■ **Problem description**: Reproduce the entries below exactly, but only from the line containing "<p>Forecast future values" to the line containing "<li><code>df</code> : <em>DataFrame-like</em><br/>Time-series", inclusive.

Top of Information shown

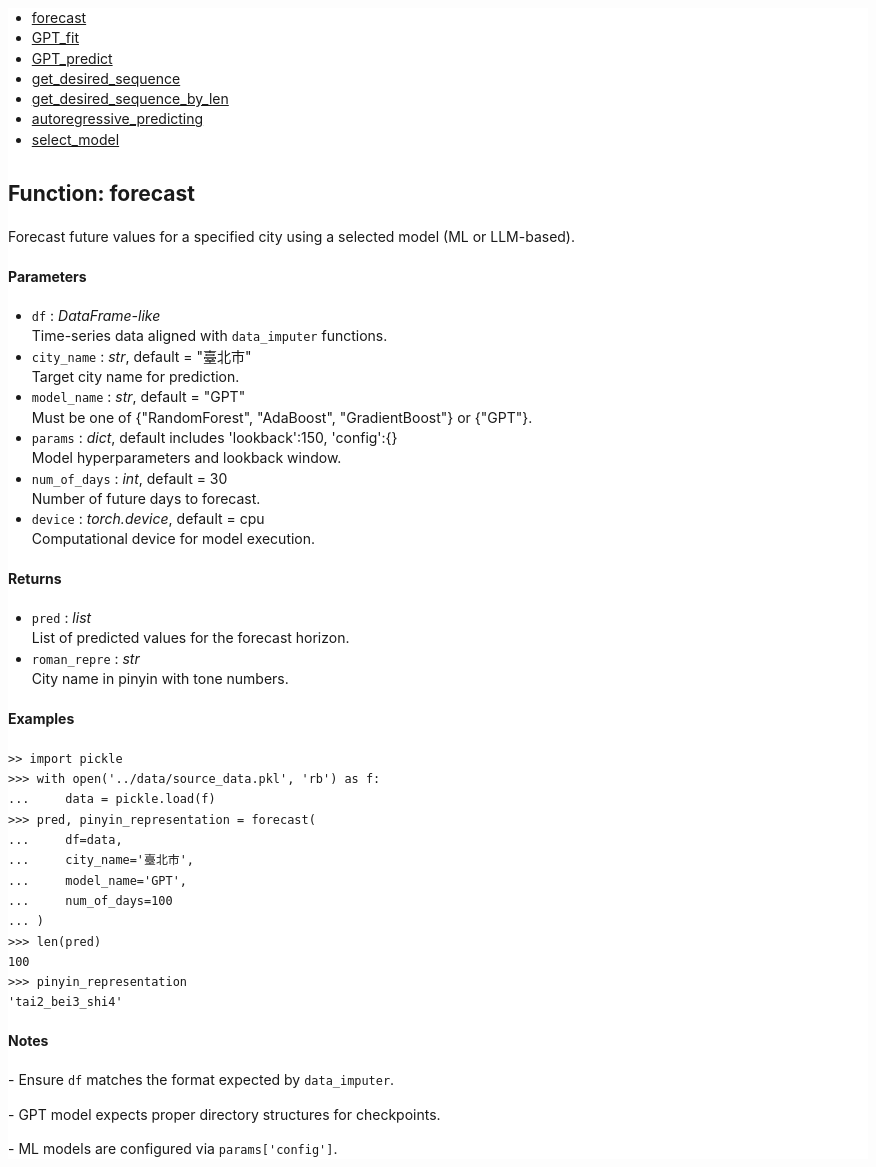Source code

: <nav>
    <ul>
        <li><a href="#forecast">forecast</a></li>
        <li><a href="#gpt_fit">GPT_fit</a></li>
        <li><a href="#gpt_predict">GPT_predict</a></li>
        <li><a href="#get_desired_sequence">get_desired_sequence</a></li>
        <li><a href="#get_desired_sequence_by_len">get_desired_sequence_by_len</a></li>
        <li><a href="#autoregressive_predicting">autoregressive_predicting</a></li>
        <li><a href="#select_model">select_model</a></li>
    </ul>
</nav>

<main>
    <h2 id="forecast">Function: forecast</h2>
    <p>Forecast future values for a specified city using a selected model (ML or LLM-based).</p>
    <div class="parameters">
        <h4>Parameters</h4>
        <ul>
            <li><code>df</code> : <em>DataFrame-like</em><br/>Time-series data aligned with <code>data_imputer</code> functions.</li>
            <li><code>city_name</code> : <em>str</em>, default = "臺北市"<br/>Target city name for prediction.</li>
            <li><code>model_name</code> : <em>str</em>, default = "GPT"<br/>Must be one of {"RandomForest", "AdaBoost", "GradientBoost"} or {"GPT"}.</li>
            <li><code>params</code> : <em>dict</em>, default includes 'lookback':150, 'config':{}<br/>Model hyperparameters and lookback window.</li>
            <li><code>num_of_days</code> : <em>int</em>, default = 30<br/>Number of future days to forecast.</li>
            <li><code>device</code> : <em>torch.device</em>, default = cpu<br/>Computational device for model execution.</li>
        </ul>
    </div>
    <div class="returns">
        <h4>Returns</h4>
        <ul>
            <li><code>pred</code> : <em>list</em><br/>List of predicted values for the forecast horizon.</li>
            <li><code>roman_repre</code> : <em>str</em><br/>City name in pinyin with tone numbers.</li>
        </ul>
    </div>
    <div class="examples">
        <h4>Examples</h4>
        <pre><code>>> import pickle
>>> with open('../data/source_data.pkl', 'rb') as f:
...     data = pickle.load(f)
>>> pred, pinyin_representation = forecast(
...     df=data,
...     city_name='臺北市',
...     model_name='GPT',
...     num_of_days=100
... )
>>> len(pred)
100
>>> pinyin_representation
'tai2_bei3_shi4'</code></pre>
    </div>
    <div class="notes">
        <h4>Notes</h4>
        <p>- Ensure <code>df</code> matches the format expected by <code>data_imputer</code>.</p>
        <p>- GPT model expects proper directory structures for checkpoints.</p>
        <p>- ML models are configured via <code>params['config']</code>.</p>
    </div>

Bottom of Information shown
Top of Information shown

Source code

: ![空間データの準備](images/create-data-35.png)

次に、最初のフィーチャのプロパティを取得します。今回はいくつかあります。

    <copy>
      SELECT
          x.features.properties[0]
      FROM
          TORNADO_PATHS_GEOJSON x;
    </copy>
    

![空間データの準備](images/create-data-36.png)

Bottom of Information shown

■ **Written response**:
    <p>Forecast future values for a specified city using a selected model (ML or LLM-based).</p>
    <div class="parameters">
        <h4>Parameters</h4>
        <ul>
            <li><code>df</code> : <em>DataFrame-like</em><br/>Time-series data aligned with <code>data_imputer</code> functions.</li>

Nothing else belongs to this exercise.